With most leading companies using computerised ERP and supply chain management software, we look at how blockchain can evolve supply chain management.
“From connected manufacturing equipment to digital shipping notices and RFID scanning, products are tracked on computerised systems from their earliest origins, often all the way to the recycling bin. Yet despite this huge investment in digital infrastructure, most companies have only limited visibility and insight into where all their products are at any given moment. The culprit, in most cases, is the analog gaps that exist between systems within enterprises and across enterprise boundaries,” commented Paul Brody, Principal & Global Innovation Leader, Blockchain Technology, EY.
Traditional supply chains
While in traditional supply chains production is recorded digitally, when it comes to shipping Brody explains that maintaining information continuity across systems and enterprise boundaries is a challenge, there is “oceans of digital data but only islands of useful information.”
The use of systems such as electronic data interchange (EDI) and XML messaging are being utilised by these companies to try and maintain information continuity, but even these system pose their own challenges such as being out of sync and moving data only one stop down the supply chain, “The result: inventory that seems to be in two places at once,” added Brody.
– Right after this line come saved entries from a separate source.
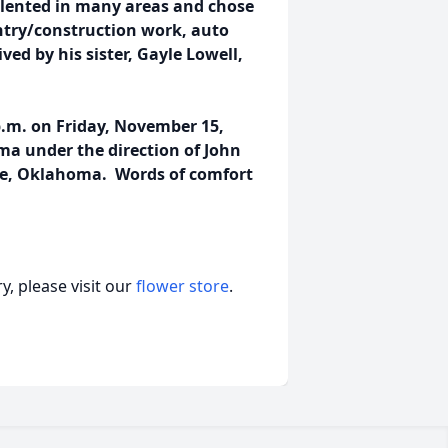
talented in many areas and chose
entry/construction work, auto
ved by his sister, Gayle Lowell,
p.m. on Friday, November 15,
ma under the direction of John
le, Oklahoma. Words of comfort
, please visit our
flower store
.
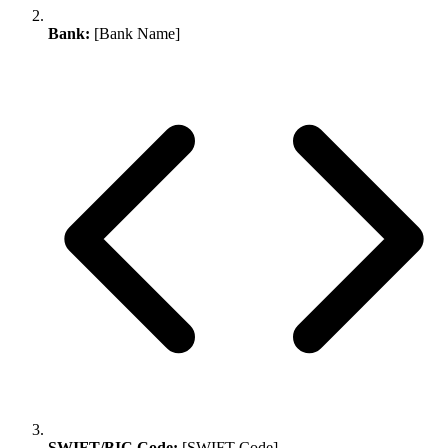
Bank:
[Bank Name]
SWIFT/BIC Code:
[SWIFT Code]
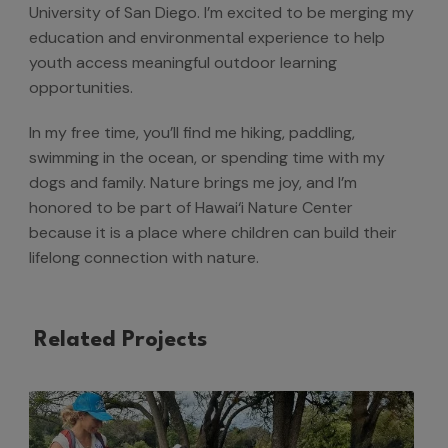
University of San Diego. I’m excited to be merging my
education and environmental experience to help
youth access meaningful outdoor learning
opportunities.
In my free time, you’ll find me hiking, paddling,
swimming in the ocean, or spending time with my
dogs and family. Nature brings me joy, and I’m
honored to be part of Hawai‘i Nature Center
because it is a place where children can build their
lifelong connection with nature.
Related Projects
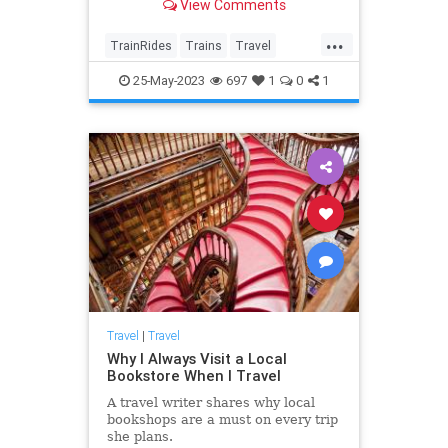
View Comments
and Massachusetts.
...
TrainRides
Trains
Travel
TravelTips
25-May-2023
697
1
0
1
Travel
|
Travel
Why I Always Visit a Local
Bookstore When I Travel
A travel writer shares why local
bookshops are a must on every trip
she plans.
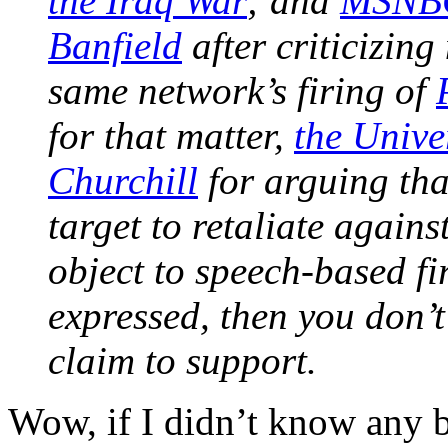
the Iraq War
; and
MSNBC’
Banfield
after criticizin
same network’s firing of
for that matter,
the Unive
Churchill
for arguing tha
target to retaliate again
object to speech-based fi
expressed, then you don’t
claim to support.
Wow, if I didn’t know any b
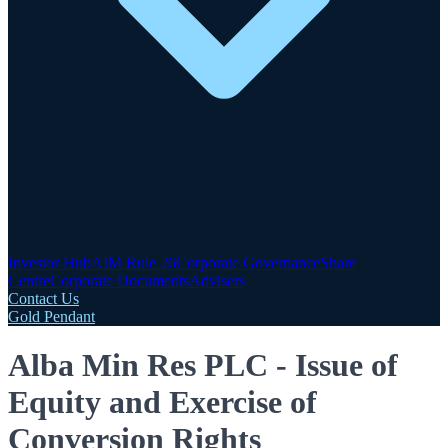
Investor Hub
AIM Rule 26
Corporate Governance
Share
Centre
Corporate Documents
Advisers
Contact Us
Gold Pendant
Alba Min Res PLC - Issue of
Equity and Exercise of
Conversion Rights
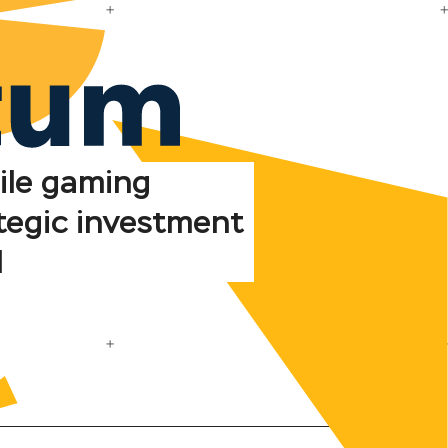
ile gaming
tegic investment
d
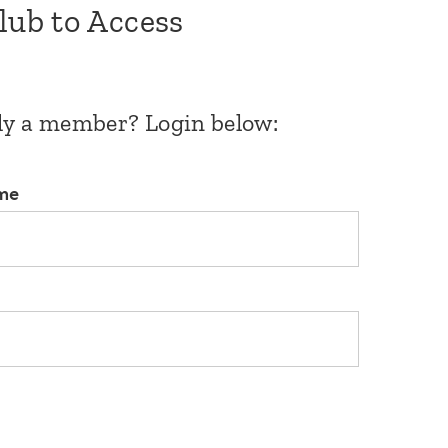
Club to Access
dy a member? Login below:
me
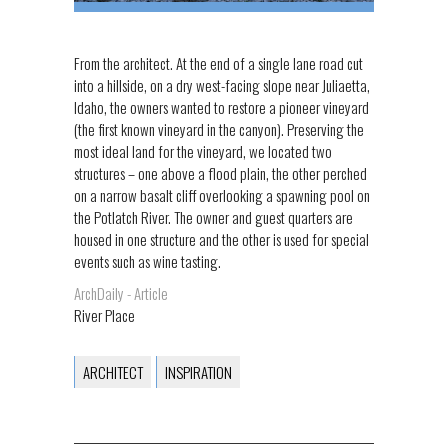
From the architect. At the end of a single lane road cut
into a hillside, on a dry west-facing slope near Juliaetta,
Idaho, the owners wanted to restore a pioneer vineyard
(the first known vineyard in the canyon). Preserving the
most ideal land for the vineyard, we located two
structures – one above a flood plain, the other perched
on a narrow basalt cliff overlooking a spawning pool on
the Potlatch River. The owner and guest quarters are
housed in one structure and the other is used for special
events such as wine tasting.
ArchDaily - Article
River Place
ARCHITECT
INSPIRATION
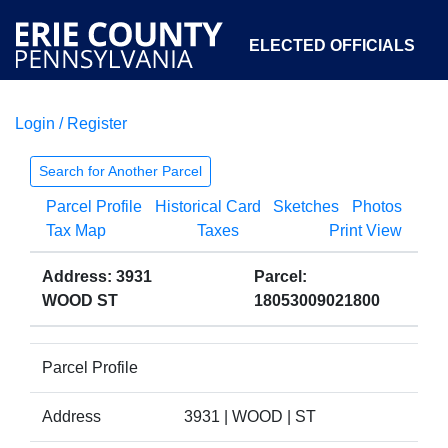
ELECTED OFFICIALS
Login / Register
COURTS
DEPARTMENTS
INITIATIVES
Search for Another Parcel
Parcel Profile
Historical Card
Sketches
Photos
OPEN GOVERNMENT
ABOUT
Tax Map
Taxes
Print View
Address: 3931
Parcel:
WOOD ST
18053009021800
Parcel Profile
Address
3931 | WOOD | ST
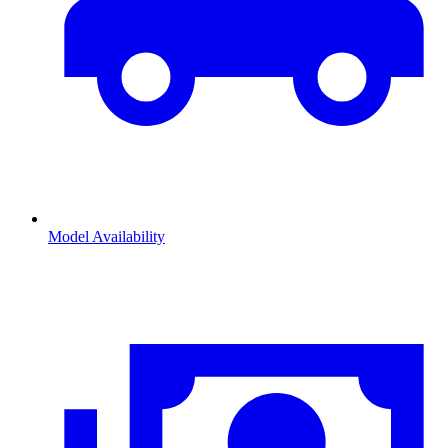
Model Availability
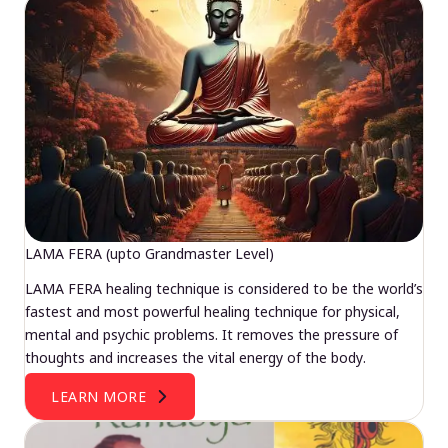
LAMA FERA (upto Grandmaster Level)
LAMA FERA healing technique is considered to be the world’s
fastest and most powerful healing technique for physical,
mental and psychic problems. It removes the pressure of
thoughts and increases the vital energy of the body.
LEARN MORE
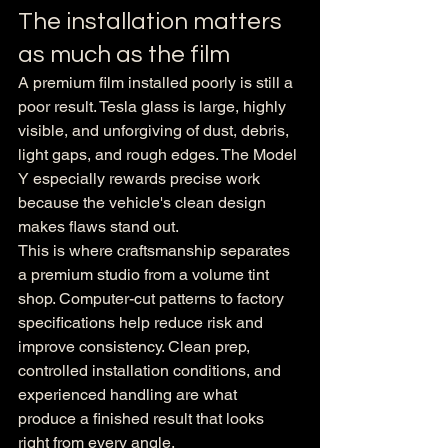
The installation matters 
as much as the film
A premium film installed poorly is still a 
poor result. Tesla glass is large, highly 
visible, and unforgiving of dust, debris, 
light gaps, and rough edges. The Model 
Y especially rewards precise work 
because the vehicle's clean design 
makes flaws stand out.
This is where craftsmanship separates 
a premium studio from a volume tint 
shop. Computer-cut patterns to factory 
specifications help reduce risk and 
improve consistency. Clean prep, 
controlled installation conditions, and 
experienced handling are what 
produce a finished result that looks 
right from every angle.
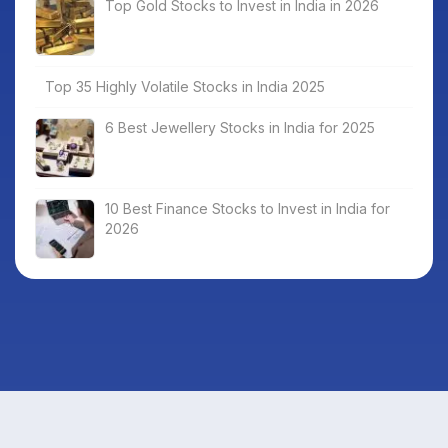
Top Gold Stocks to Invest in India in 2026
Top 35 Highly Volatile Stocks in India 2025
6 Best Jewellery Stocks in India for 2025
10 Best Finance Stocks to Invest in India for
2026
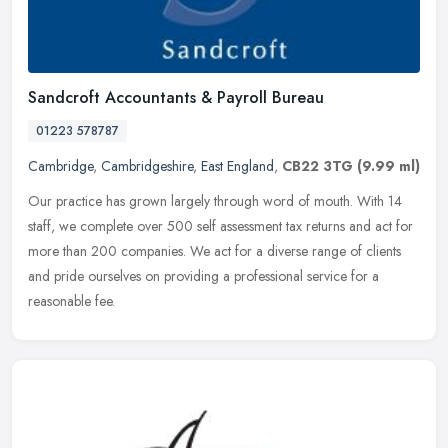
Sandcroft Accountants & Payroll Bureau
01223 578787
Cambridge
,
Cambridgeshire
,
East England
,
CB22 3TG
(9.99 ml)
Our practice has grown largely through word of mouth. With 14
staff, we complete over 500 self assessment tax returns and act for
more than 200 companies. We act for a diverse range of clients
and
pride ourselves on providing a professional service for a
reasonable fee.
“These systems were created for an era of big, vertically integrated companies with large, but mostly static supply chains.” Although relevant 30 years ago, in today's modern supply chain this is not the case.
The transformation of traditional supply chains
Global supply chains over the years have gone through two major transformations:
Supply chains are no longer traditional networks of OEMs and suppliers, they are now ecosystems with multiple products moving through multiple parties
Supply chains and operations have become increasingly dynamic, with shorter life cycles with more intense ramp-up and ramp-down periods
“With blockchain technology, companies can rebuild their approach to supply chain management at the ecosystem level and go from islands of insight to an integrated global view,” commented Brody.
The power of Blockchain
“Until the advent of bitcoin and blockchain technology, the only way you could get a large number of entities to agree upon a shared, truthful set of data, such as who has what bank balance, was to appoint an impartial intermediary to process and account for all transactions,” highlighted Brody.
With Blockchain technology, it is possible for ecosystems to share and agree on key information without an intermediary. “Blockchains synchronize all data and transactions across the network, and each participant verifies the work and calculations of others.”